Mhhh, warum habe ich denn da 2x _public Stadt_. Einmal mit einem und einmal mit zwei Attributen? Wozu brauch ich die denn? 



> public Stadt(String n){
> name=n;
> }
> 
> ...


----------



## guddde_laune (22. August 2007)

Aber ist der Code überhaupt eine Adiazenliste? Wir erstellen ja nur einen String und zeigen mit einem Vektor an einen anderen. Wir müssten zu jeder Stadt doch eigentlich eine Liste modeliieren!
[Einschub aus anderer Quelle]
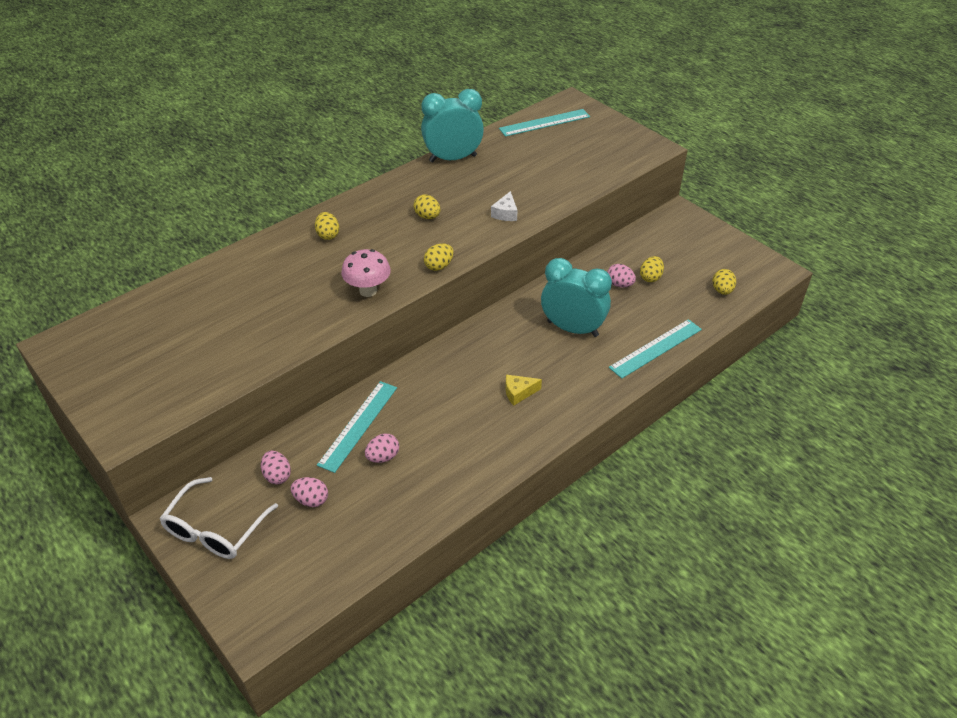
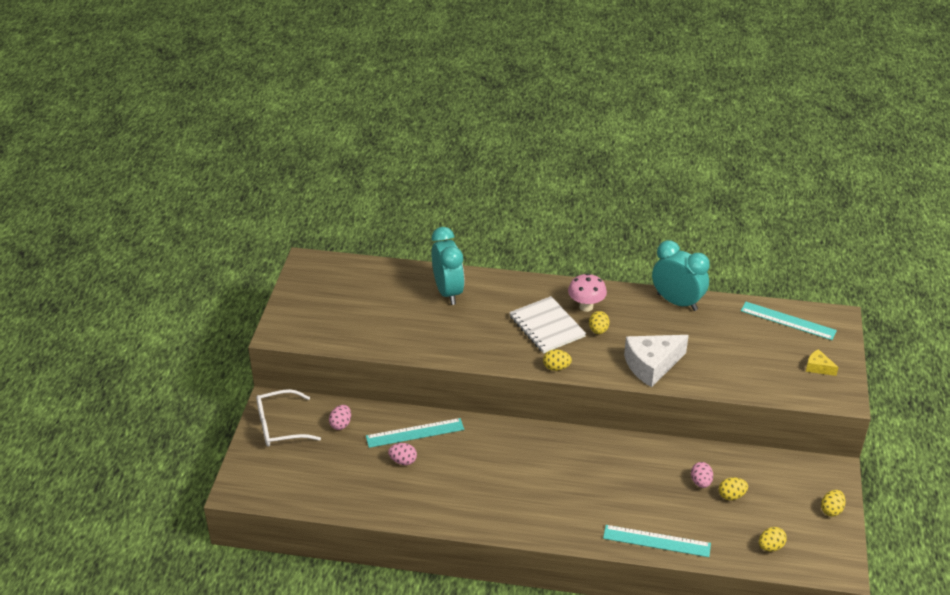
camera: 50 degrees right, 5 degrees down
pink egg [291,477,328,507] -> none
yellow egg [315,212,339,240] -> yellow egg moved to [821,490,846,516]
pink mushroom [341,249,391,297] -> pink mushroom moved to [568,273,607,312]
white cheese [491,191,517,221] -> white cheese [624,335,689,387], size x2.10
yellow cheese [505,375,542,406] -> yellow cheese moved to [806,349,839,376]
turquoise clock [541,258,612,337] -> turquoise clock moved to [432,227,465,305]
none -> white notebook [509,296,586,353]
*München --> Nürnberg --> Salzburg
.
.
Nürnberg -->München
.
.
Salzburg --> München*

?!:suspekt:


----------



## guddde_laune (22. August 2007)

oder nicht?


----------



## dto (22. August 2007)

nein du kannst dir das wie eine verkette Liste vorstellen also eine Instanz(erzeugtes Objekt)  stellt deine Stadt dar und er verwaltet in der Liste Städte zu denen er Verbindung hat. Also alle Städte zu denen er Verbindung hat müssen in der Liste stehen.

dann kannst du dir von jeder Stadt die Liste holen und und aus der Liste die Städte-->Namen oder von diesen Städten wieder die Liste.

Du musst dir natürlich die Struktur selber aufbauen.

Der java.util.Vector aus dem Grund das die Verwaltung nicht begrenzt ist

und zweimal  public stadt sind  2 verschiedene Konstruktoren .

wenn du nicht klar kommst sag bescheid


----------